Emily se tensó de puro entusiasmo y agregó:
—No es volver a Inglaterra, es regresar a Oxford, nuestro territorio en nuestros años de estudiantes.
—Bueno, eso parece —repuso Michael, que le echó un vistazo a la carta de Arno—, pero ¿qué vas a hacer exactamente? —preguntó; hablaba con tal énfasis que perdía su compostura habitual—. ¿Vas a plantarte en Inglaterra únicamente con una cuartilla llena de pistas y aun así descubrir algo que lleva perdido desde hace siglos?

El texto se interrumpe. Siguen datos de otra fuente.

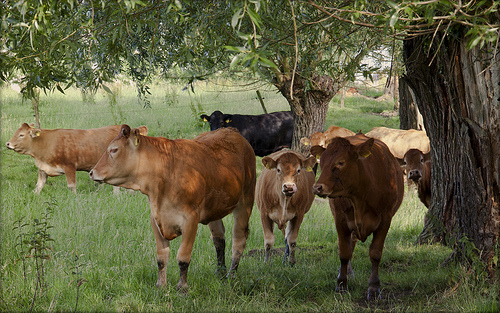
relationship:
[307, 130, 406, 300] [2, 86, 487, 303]
brown cow on grass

Emily deseó estar más cerca y así poder extender la mano para coger la de Michael. Percibía la aprehensión de su prometido y un miedo también presente en su propio entusiasmo. Pero incluso la perspectiva tan extraña que él describía le resultaba a ella seductora.
—Piénsalo, Mike. Arno se las ingenió para conocer mis planes y mi vida, o sea, a ti, a fin de que hoy recibiera esa información, y eso a pesar de su propia muerte. Vamos, eso tiene que despertar tu interés. —Soltó un jadeo de entusiasmo. Al otro lado de la línea no hubo discusión—. Y ahora me ha dejado un billete para Inglaterra —prosiguió Emily—. No sé cómo, pero de algún modo Holmstrand previó el futuro. Estoy segura de que no voy a vagar por Inglaterra sin rumbo fijo por mucho tiempo. Además, tampoco será el fin del mundo si todo se queda en agua de borrajas, y habré hecho un viaje gratis a tu patria.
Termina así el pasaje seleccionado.